|This is the year for the female mavericks to get the same treatment as their brothers*|
In New Zealand there’s a new competition for feature films, called Make My Movie. The winner receives $100,000 and makes a movie. As a first step, participants submitted posters for their movies online, with a synopsis, and filled in a few more details, some in relation to the participants’ track records, from memory. One detail requested was ‘age’, which I questioned. The competition needed to know that entrants were over 18, but because of the potential for age discrimination it seemed more appropriate to ask entrants to state that they were over 18.** Twelve finalists were selected, from around 750.

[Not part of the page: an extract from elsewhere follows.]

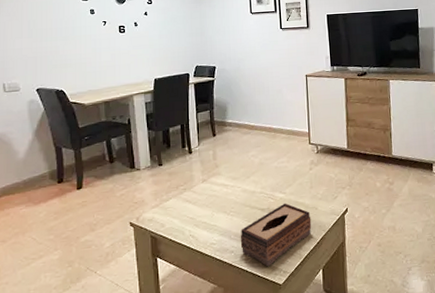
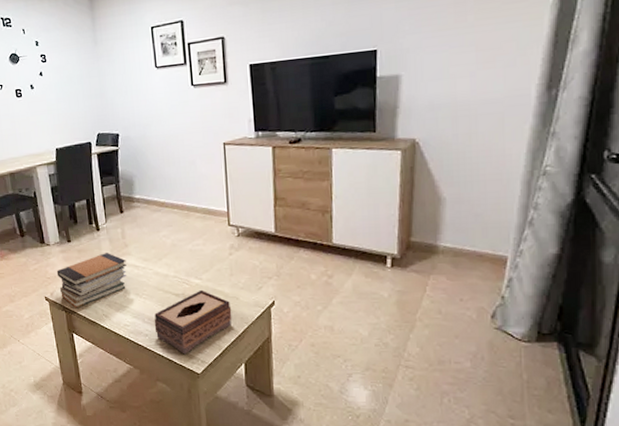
book stack: none [145,174,216,232] -> present [56,253,127,308]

Anyway, I became interested when I saw that the project's writer's name was the only personal name that appeared online with each submission. Aha, I thought, what a great way to find out more about the range of New Zealand women screenwriters. How many are there? So I started at the very beginning, alphabetically, and went to the 43rd entry. Enough to tell me that the numbers of women weren’t great and that there was a relatively high proportion of entrants using initials and/or pseudonyms. So I stopped counting and went on to other things.
Then, this week, someone forwarded me this email, from a woman I did not know:
Hi, just wondering if there have been any comments regarding the final selection in the Make My Movie competition? All but one of the final movie pitches are written by men for men. A simple scan of the many submissions will prove that there are many, many great ideas from men and women so I can't imagine that there could be a 'the women just didn't have the best ideas' argument. I'd love to know if there were any women on judging panel. If this were just a bunch of privately funded guys choosing movies that guys might want to see, then, fine. But this is a competition sponsored by NZFC, NZ on Air and the NZ Herald. One would think that the selection would be more representative of the country's talent as a whole, not just the writers but the protagonists in the stories.